*** Texto proporcionado

Inspeccionando esas cualidades introversivas que parecen inherentes a la imagen, es fácil percibir que pueden desdoblarse en modalidades de reposo y de individualidad aislada. Ninguna de ellas
suele ser habitual en la escultura romántica, cuya última etapa
puede situarse en el expresionismo. Todo romanticismo es una época impropicia para el ejercicio dé la imaginería: el reposo, o, al
menos, la actividad poco aparente, el estado de contención de la
energía, no se dan en aquella escultura más que como excepción,
y otro tanto cabe decir de esa especial individualidad que se resuelve en expresiones de gravedad objetiva y de introversión. Aun cuando esté físicamente aislada y conclusa en sí misma, toda efigie
romántica lleva encima una carga pasional de índole exhibitoria,
de personaje que está ahí representando un papel determinado: de
actor, en suma. El actor es ese personaje que desmiente necesariamente toda soledad. El término «teatralidad», despojado incluso
de su habitual matiz peyorativo, sólo es un caso extremo de aquella extroversión que no es compatible con la imagen.

******
*** Datos

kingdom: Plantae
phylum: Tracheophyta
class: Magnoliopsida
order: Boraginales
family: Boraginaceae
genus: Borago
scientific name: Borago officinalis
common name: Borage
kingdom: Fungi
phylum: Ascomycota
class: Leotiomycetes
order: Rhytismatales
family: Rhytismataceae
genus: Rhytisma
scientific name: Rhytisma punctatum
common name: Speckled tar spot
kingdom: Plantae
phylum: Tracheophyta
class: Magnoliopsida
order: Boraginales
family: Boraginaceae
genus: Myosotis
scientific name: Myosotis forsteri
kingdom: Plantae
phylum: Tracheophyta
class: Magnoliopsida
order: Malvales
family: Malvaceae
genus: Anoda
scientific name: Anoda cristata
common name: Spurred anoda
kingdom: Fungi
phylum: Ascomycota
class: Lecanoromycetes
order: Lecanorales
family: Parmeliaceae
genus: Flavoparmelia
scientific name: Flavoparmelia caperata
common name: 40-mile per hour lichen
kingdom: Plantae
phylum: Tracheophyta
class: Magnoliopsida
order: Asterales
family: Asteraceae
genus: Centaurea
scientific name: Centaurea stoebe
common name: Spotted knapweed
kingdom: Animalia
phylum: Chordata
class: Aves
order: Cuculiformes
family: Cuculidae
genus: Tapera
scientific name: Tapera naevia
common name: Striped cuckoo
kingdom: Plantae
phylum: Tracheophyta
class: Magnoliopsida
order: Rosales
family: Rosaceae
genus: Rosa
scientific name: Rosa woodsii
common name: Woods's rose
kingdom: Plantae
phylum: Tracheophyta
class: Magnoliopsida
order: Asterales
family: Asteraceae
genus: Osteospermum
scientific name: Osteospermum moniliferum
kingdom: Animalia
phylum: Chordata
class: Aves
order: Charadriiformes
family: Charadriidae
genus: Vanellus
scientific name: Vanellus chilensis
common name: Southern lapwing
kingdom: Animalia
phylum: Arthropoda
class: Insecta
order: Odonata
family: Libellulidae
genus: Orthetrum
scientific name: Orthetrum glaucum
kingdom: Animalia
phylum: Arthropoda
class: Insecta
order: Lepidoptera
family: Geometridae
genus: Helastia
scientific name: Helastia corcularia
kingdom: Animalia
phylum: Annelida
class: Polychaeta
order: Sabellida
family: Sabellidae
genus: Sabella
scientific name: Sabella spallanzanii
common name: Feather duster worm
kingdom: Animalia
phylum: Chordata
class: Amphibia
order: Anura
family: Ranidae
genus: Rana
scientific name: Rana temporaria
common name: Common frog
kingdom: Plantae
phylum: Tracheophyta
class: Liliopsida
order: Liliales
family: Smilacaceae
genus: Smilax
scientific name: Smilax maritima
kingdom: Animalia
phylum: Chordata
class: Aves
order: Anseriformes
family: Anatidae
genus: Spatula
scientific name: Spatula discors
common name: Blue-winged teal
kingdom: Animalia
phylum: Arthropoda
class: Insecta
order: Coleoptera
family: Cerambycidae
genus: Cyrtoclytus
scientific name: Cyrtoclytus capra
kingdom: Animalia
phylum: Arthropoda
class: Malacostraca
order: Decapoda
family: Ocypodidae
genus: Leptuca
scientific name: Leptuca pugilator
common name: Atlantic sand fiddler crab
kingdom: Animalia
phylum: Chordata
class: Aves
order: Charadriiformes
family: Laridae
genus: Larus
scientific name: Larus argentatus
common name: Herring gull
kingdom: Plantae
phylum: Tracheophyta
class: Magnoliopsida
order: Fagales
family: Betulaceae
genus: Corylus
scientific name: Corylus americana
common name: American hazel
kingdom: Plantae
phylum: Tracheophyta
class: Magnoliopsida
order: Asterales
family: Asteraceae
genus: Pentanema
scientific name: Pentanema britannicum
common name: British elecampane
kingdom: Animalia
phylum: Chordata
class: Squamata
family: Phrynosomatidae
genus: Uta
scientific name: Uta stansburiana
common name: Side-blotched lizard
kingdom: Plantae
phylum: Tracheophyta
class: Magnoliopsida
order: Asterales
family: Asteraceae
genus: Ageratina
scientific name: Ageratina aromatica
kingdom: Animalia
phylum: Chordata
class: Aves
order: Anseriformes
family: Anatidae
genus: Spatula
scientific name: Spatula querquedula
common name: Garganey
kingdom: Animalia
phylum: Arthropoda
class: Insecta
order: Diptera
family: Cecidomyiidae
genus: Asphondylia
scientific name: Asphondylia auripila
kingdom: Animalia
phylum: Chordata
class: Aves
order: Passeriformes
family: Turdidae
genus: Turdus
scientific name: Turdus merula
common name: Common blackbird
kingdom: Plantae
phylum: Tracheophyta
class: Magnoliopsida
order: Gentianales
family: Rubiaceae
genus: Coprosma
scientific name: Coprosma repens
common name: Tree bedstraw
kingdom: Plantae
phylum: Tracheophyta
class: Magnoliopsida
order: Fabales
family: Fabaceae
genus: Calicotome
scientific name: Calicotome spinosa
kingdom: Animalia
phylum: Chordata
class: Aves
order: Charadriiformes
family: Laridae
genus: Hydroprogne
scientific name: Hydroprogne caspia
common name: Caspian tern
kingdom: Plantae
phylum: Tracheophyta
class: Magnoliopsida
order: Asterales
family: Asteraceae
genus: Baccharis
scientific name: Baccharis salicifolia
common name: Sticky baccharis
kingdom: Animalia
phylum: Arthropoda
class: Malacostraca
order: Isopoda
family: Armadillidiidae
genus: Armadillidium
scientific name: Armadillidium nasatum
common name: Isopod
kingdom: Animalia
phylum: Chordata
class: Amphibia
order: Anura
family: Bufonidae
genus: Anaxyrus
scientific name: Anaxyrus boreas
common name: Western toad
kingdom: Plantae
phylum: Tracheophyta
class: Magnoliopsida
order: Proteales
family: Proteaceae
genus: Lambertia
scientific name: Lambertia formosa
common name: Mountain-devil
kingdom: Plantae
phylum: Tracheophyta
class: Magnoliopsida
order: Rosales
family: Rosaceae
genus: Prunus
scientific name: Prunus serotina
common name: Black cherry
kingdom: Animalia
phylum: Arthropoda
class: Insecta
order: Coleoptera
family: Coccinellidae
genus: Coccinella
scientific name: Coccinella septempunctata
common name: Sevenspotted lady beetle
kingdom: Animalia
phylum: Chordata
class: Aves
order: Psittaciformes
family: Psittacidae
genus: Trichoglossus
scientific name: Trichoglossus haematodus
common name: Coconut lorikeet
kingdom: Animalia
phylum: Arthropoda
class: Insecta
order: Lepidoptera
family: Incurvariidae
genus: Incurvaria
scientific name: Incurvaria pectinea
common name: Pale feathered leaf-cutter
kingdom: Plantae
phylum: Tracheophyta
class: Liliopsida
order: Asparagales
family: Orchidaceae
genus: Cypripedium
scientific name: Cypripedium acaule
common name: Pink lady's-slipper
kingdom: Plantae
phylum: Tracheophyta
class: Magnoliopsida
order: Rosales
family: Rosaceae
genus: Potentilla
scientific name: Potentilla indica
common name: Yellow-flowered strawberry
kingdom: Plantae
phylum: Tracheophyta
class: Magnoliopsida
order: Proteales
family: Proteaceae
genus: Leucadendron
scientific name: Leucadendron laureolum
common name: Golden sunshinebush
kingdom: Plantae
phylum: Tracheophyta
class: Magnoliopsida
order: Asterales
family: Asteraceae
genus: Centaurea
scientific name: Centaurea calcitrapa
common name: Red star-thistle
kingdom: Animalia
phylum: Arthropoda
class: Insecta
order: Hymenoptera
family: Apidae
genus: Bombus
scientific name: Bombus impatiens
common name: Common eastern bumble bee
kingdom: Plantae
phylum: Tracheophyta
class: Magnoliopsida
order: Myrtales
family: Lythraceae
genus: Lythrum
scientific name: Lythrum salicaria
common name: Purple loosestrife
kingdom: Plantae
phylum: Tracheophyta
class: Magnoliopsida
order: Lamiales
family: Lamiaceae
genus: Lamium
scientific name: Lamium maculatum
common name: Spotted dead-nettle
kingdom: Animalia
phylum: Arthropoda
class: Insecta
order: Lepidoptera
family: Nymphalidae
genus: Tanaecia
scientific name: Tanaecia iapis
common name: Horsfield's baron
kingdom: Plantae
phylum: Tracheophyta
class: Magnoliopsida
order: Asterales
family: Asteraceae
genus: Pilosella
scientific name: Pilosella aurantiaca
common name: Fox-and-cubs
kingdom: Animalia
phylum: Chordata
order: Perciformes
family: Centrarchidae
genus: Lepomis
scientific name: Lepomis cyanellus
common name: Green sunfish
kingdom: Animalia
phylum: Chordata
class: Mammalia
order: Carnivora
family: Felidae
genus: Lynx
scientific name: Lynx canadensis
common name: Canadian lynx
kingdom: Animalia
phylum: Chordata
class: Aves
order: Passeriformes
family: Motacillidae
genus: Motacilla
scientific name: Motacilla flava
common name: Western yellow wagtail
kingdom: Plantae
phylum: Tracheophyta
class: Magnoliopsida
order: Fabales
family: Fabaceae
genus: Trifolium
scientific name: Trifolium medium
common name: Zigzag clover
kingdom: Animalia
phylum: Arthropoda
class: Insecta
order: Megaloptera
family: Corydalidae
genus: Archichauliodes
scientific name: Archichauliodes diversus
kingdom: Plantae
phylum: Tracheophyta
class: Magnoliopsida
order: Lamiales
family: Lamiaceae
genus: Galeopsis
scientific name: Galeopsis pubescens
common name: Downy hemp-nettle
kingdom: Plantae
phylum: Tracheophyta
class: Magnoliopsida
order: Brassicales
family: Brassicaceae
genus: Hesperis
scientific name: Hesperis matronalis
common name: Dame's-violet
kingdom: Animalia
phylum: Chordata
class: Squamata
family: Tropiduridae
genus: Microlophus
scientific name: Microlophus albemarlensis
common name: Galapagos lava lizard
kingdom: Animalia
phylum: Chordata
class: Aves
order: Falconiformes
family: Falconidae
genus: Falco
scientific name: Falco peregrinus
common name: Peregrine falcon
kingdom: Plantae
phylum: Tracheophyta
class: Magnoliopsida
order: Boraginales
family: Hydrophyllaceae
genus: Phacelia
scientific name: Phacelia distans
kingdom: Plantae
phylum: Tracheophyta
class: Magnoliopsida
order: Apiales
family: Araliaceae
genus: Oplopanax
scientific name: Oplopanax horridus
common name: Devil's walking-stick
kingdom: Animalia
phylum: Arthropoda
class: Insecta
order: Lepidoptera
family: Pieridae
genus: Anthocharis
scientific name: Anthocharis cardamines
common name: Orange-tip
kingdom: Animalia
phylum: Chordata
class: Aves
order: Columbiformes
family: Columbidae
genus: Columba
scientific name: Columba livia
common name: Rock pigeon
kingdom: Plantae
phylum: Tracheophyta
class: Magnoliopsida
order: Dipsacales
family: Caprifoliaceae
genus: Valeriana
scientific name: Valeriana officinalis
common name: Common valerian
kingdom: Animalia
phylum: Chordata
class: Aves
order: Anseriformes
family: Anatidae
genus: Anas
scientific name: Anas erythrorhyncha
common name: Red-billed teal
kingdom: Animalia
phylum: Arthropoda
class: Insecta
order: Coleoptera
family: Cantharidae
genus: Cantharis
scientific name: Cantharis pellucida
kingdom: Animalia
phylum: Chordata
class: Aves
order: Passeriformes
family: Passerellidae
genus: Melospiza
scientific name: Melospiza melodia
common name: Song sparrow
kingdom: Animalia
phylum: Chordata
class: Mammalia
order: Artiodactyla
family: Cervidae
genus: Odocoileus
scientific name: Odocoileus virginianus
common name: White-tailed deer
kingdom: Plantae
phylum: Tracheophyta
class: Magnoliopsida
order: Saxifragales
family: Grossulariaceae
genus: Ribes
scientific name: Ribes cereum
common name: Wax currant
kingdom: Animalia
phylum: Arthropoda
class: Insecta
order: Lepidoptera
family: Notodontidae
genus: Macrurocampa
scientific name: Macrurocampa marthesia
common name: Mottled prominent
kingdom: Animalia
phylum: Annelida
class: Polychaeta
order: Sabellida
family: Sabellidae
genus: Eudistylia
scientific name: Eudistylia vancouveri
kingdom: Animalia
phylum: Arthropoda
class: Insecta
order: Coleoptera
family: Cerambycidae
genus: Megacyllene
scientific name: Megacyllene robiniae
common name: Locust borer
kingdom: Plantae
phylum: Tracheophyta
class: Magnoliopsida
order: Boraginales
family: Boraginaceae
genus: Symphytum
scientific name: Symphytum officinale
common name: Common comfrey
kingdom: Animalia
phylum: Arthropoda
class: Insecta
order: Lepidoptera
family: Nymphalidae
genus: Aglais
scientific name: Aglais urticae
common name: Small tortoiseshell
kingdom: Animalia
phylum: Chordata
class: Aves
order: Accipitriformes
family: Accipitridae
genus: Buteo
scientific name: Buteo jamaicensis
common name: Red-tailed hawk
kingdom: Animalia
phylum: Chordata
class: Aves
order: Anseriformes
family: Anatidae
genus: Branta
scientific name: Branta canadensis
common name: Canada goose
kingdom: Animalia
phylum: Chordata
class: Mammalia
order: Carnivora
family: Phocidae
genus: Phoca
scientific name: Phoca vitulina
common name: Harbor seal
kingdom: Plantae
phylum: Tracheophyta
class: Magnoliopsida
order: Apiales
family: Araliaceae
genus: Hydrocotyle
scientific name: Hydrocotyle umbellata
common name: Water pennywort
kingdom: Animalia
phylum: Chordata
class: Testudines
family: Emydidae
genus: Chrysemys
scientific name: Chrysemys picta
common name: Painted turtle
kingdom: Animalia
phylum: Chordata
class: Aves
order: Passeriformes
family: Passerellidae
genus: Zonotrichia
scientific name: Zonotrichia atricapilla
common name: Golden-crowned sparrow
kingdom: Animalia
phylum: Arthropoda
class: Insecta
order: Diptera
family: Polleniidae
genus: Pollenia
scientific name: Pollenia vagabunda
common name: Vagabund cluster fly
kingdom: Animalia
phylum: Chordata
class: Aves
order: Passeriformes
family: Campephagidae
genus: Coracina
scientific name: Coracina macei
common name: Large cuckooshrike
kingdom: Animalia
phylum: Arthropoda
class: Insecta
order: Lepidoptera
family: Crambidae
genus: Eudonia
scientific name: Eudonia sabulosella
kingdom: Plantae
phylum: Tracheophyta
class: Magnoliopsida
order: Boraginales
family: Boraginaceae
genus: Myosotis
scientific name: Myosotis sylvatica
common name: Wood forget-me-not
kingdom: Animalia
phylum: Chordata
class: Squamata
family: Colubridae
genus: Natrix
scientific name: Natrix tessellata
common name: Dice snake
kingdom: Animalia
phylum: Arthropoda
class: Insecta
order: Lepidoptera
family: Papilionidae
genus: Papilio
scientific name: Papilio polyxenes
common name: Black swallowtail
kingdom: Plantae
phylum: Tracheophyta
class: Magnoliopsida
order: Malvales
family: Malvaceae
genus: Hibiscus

******

__Sobre la tarea__:
Traduce al inglés esta oración del texto sobre la escultura romántica: «El actor es ese personaje que desmiente necesariamente toda soledad.»

__Resultado__:
The actor is that character who necessarily belies all solitude.